The next morning, I packed up and headed out — ready to brag to my doubtful teacher that my Pops could, in fact, fix anything. I’ll never forget the look of bewilderment on Mr. Z’s face as I emptied the repaired gadgets from my backpack. He immediately scrapped his morning lesson plan and had the class work on a collective thank you card for my dad. I, of course, governed the entire operation — laboriously assigning marker colors that each of my peers would use to sign their names. My autograph stood out amongst a sea of lavender and green, as I was somehow the only one assigned with my favorite fuchsia marker. I vaguely remember giving Pops his card, and although I’m sure he was touched, I doubt it was adequate recognition for the work he did.

 
 
 
 

I hadn’t realized it at the time, but Pops saying anything was fixable was less of a flex and more of a moral for my siblings and I to follow.
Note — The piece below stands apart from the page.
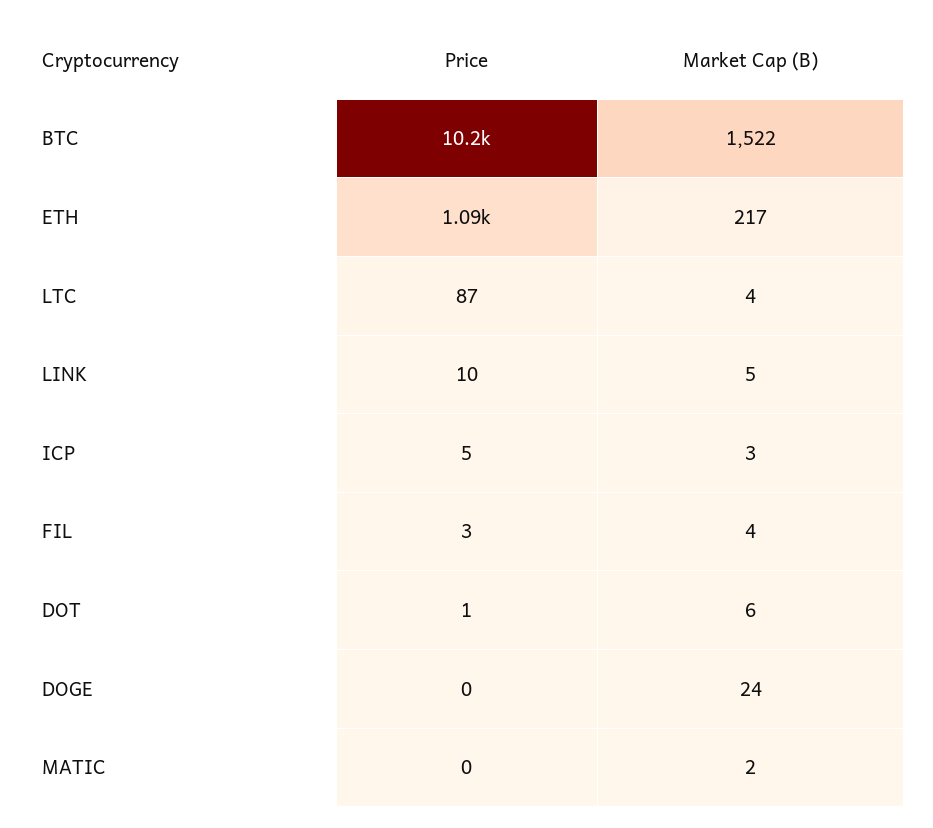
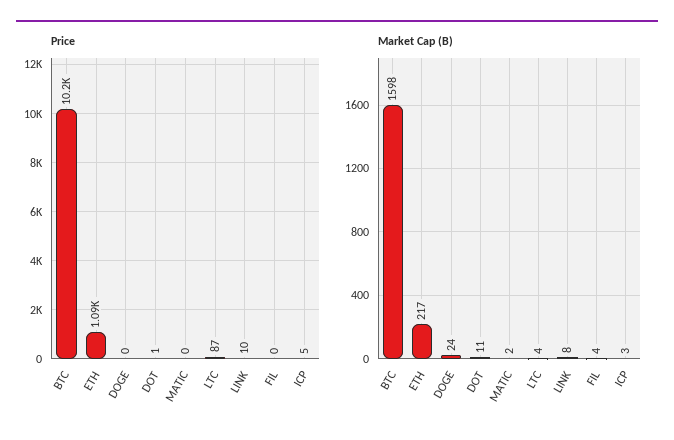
Market Cap (B), BTC: 1522 -> 1598
Market Cap (B), LINK: 5 -> 8
Price, FIL: 3 -> 0
Market Cap (B), DOT: 6 -> 11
In fact, when I think of it with an adult brain, “anything is fixable” being a response to my moments of panic wasn’t him saying “I can fix anything” — it was him saying “you can fix anything… with a bit of creativity and tenacity”. Because there’s always AAA batteries in the fridge for dead remotes; and for every broken pencil, your Swiss army knife is ready for chipping; and for every kid of yours who comes to you with ten broken staplers she promised to mend (with no clue how to), there’s some rusty pliers in your toolbox and your belief that anything is fixable.